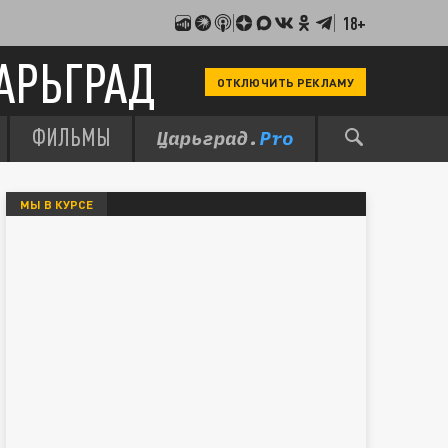
18+
АРЬГРАД
ОТКЛЮЧИТЬ РЕКЛАМУ
ФИЛЬМЫ
МЫ В КУРСЕ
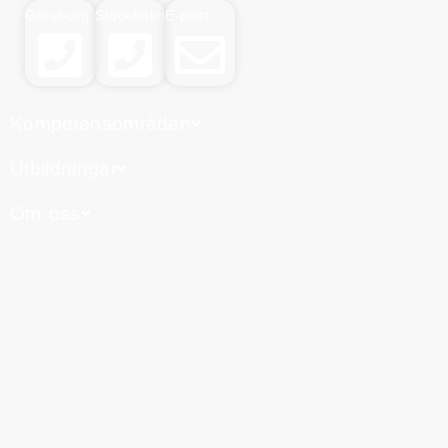
Göteborg
Stockholm
E-post
Kompetensområden
Utbildningar
Om oss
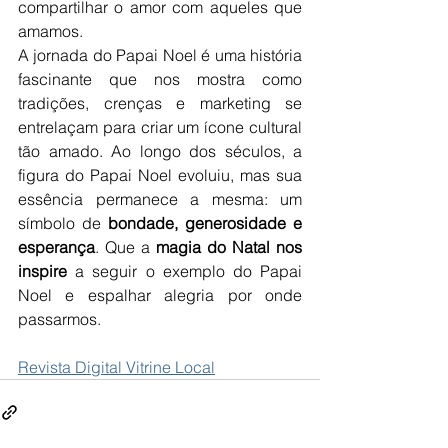
compartilhar o amor com aqueles que 
amamos.
A jornada do Papai Noel é uma história 
fascinante que nos mostra como 
tradições, crenças e marketing se 
entrelaçam para criar um ícone cultural 
tão amado. Ao longo dos séculos, a 
figura do Papai Noel evoluiu, mas sua 
essência permanece a mesma: um 
símbolo de 
bondade, generosidade e 
esperança
. Que a 
magia do Natal nos 
inspire
 a seguir o exemplo do Papai 
Noel e espalhar alegria por onde 
passarmos.
Revista Digital Vitrine Local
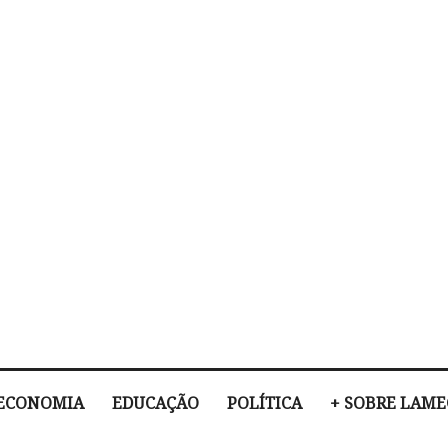
ECONOMIA
EDUCAÇÃO
POLÍTICA
+ SOBRE LAM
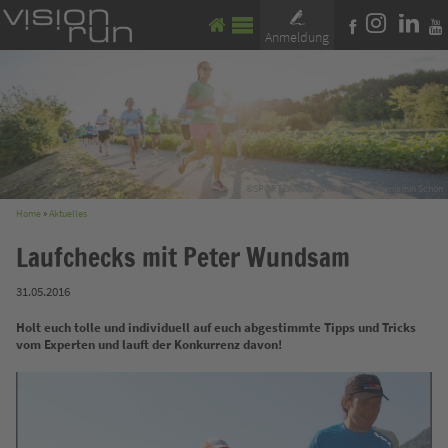
Anmeldung
©SPORT.LAND.Niederösterreich/Benjamin Schön
Home
»
Aktuelles
Laufchecks mit Peter Wundsam
31.05.2016
Holt euch tolle und individuell auf euch abgestimmte Tipps und Tricks
vom Experten und lauft der Konkurrenz davon!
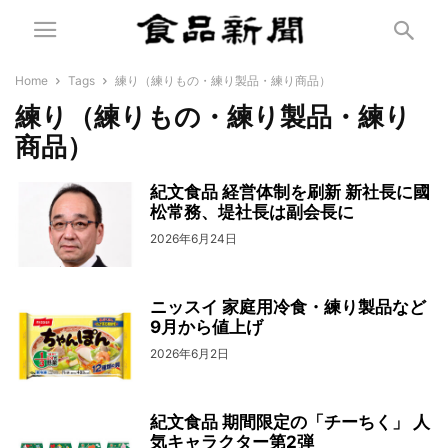
Home
Tags
練り（練りもの・練り製品・練り商品）
練り（練りもの・練り製品・練り
商品）
紀文食品 経営体制を刷新 新社長に國
松常務、堤社長は副会長に
2026年6月24日
ニッスイ 家庭用冷食・練り製品など
9月から値上げ
2026年6月2日
紀文食品 期間限定の「チーちく」 人
気キャラクター第2弾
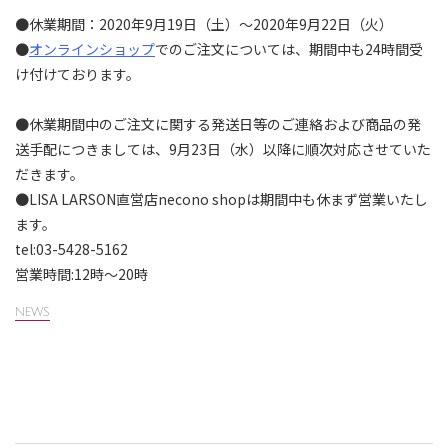
●休業期間：2020年9月19日（土）～
2020年9月22日（火）⁠
●
オンラインショップ
でのご注文については、
期間中も24時間受
け付けております。⁠
●
休業期間中のご注文に関する発送日等のご連絡および商品の発
送手
配につきましては、9月23日（水）
以降に順次対応させていた
だきます。⁠
⁠●LISA LARSON直営店necono shopは期間中も休まず営業いたし
ます。⁠⁠⠀⁠⠀⁠⁠⠀⁠⠀
⁠⠀⁠⠀⁠⠀⁠
tel:03-5428-5162⁠⠀⁠⠀⁠⠀⁠⠀⁠⠀⁠⠀⁠⠀
⁠⠀⁠⠀⁠⠀⁠⠀⁠
営業時間:12時～20時⁠
NEWS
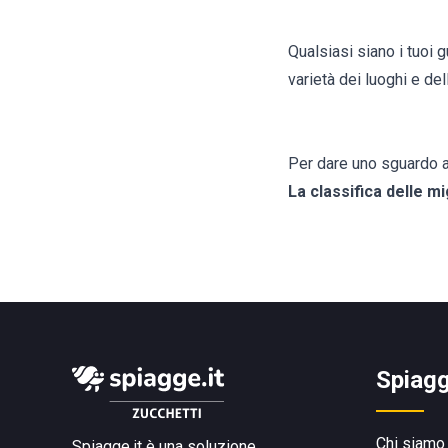
Qualsiasi siano i tuoi g
varietà dei luoghi e dell
Per dare uno sguardo al
La classifica delle mi
Spiagg
Chi siamo
Spiagge.it è una soluzione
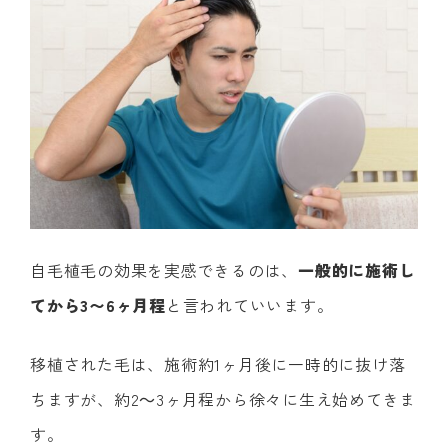
自毛植毛の効果を実感できるのは、
一般的に施術し
てから3〜6ヶ月程
と言われていいます。
移植された毛は、施術約1ヶ月後に一時的に抜け落
ちますが、約2～3ヶ月程から徐々に生え始めてきま
す。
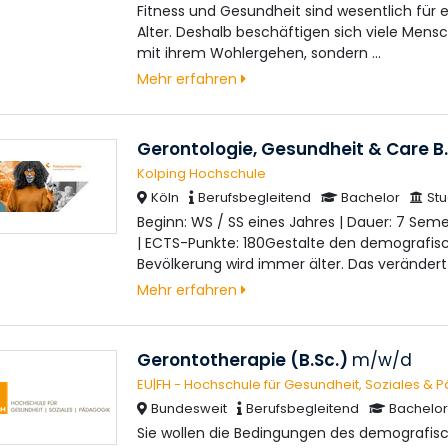
Fitness und Gesundheit sind wesentlich für ei
Alter. Deshalb beschäftigen sich viele Mensc
mit ihrem Wohlergehen, sondern …
Mehr erfahren
Gerontologie, Gesundheit & Care B
Kolping Hochschule
Köln
Berufsbegleitend
Bachelor
St
Beginn: WS / SS eines Jahres | Dauer: 7 Semes
| ECTS-Punkte: 180Gestalte den demografisc
Bevölkerung wird immer älter. Das verändert
Mehr erfahren
Gerontotherapie (B.Sc.)
m/w/d
EU|FH - Hochschule für Gesundheit, Soziales & 
Bundesweit
Berufsbegleitend
Bachelor
Sie wollen die Bedingungen des demografis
=======
● Request: Write out the text of the data above line for line, leaving out the pictures.

● Completed task:
18+
АРЬГРАД
ОТКЛЮЧИТЬ РЕКЛАМУ
ФИЛЬМЫ
МЫ В КУРСЕ
Göteborg
Stockholm
E-post
Kompetensområden
Utbildningar
Om oss
compartilhar o amor com aqueles que 
amamos.
A jornada do Papai Noel é uma história 
fascinante que nos mostra como 
tradições, crenças e marketing se 
entrelaçam para criar um ícone cultural 
tão amado. Ao longo dos séculos, a 
figura do Papai Noel evoluiu, mas sua 
essência permanece a mesma: um 
símbolo de 
bondade, generosidade e 
esperança
. Que a 
magia do Natal nos 
inspire
 a seguir o exemplo do Papai 
Noel e espalhar alegria por onde 
passarmos.
Revista Digital Vitrine Local
ECONOMIA
EDUCAÇÃO
POLÍTICA
+ SOBRE LAM
Anmeldung
©SPORT.LAND.Niederösterreich/Benjamin Schön
Home
»
Aktuelles
Laufchecks mit Peter Wundsam
31.05.2016
Holt euch tolle und individuell auf euch abgestimmte Tipps und Tricks
vom Experten und lauft der Konkurrenz davon!
Home
Tags
練り（練りもの・練り製品・練り商品）
練り（練りもの・練り製品・練り
商品）
紀文食品 経営体制を刷新 新社長に國
松常務、堤社長は副会長に
2026年6月24日
ニッスイ 家庭用冷食・練り製品など
9月から値上げ
2026年6月2日
紀文食品 期間限定の「チーちく」 人
気キャラクター第2弾
●休業期間：2020年9月19日（土）～
2020年9月22日（火）⁠
●
オンラインショップ
でのご注文については、
期間中も24時間受
け付けております。⁠
●
休業期間中のご注文に関する発送日等のご連絡および商品の発
送手
配につきましては、9月23日（水）
以降に順次対応させていた
だきます。⁠
⁠●LISA LARSON直営店necono shopは期間中も休まず営業いたし
ます。⁠⁠⠀⁠⠀⁠⁠⠀⁠⠀
⁠⠀⁠⠀⁠⠀⁠
tel:03-5428-5162⁠⠀⁠⠀⁠⠀⁠⠀⁠⠀⁠⠀⁠⠀
⁠⠀⁠⠀⁠⠀⁠⠀⁠
営業時間:12時～20時⁠
NEWS
Qualsiasi siano i tuoi g
varietà dei luoghi e dell
Per dare uno sguardo al
La classifica delle mi
Spiagg
Chi siamo
Spiagge.it è una soluzione
自毛植毛の効果を実感できるのは、
一般的に施術し
てから3〜6ヶ月程
と言われていいます。
移植された毛は、施術約1ヶ月後に一時的に抜け落
ちますが、約2～3ヶ月程から徐々に生え始めてきま
す。
Fitness und Gesundheit sind wesentlich für ei
Alter. Deshalb beschäftigen sich viele Mensc
mit ihrem Wohlergehen, sondern …
Mehr erfahren
Gerontologie, Gesundheit & Care B
Kolping Hochschule
Köln
Berufsbegleitend
Bachelor
St
Beginn: WS / SS eines Jahres | Dauer: 7 Semes
| ECTS-Punkte: 180Gestalte den demografisc
Bevölkerung wird immer älter. Das verändert
Mehr erfahren
Gerontotherapie (B.Sc.)
m/w/d
EU|FH - Hochschule für Gesundheit, Soziales & 
Bundesweit
Berufsbegleitend
Bachelor
Sie wollen die Bedingungen des demografis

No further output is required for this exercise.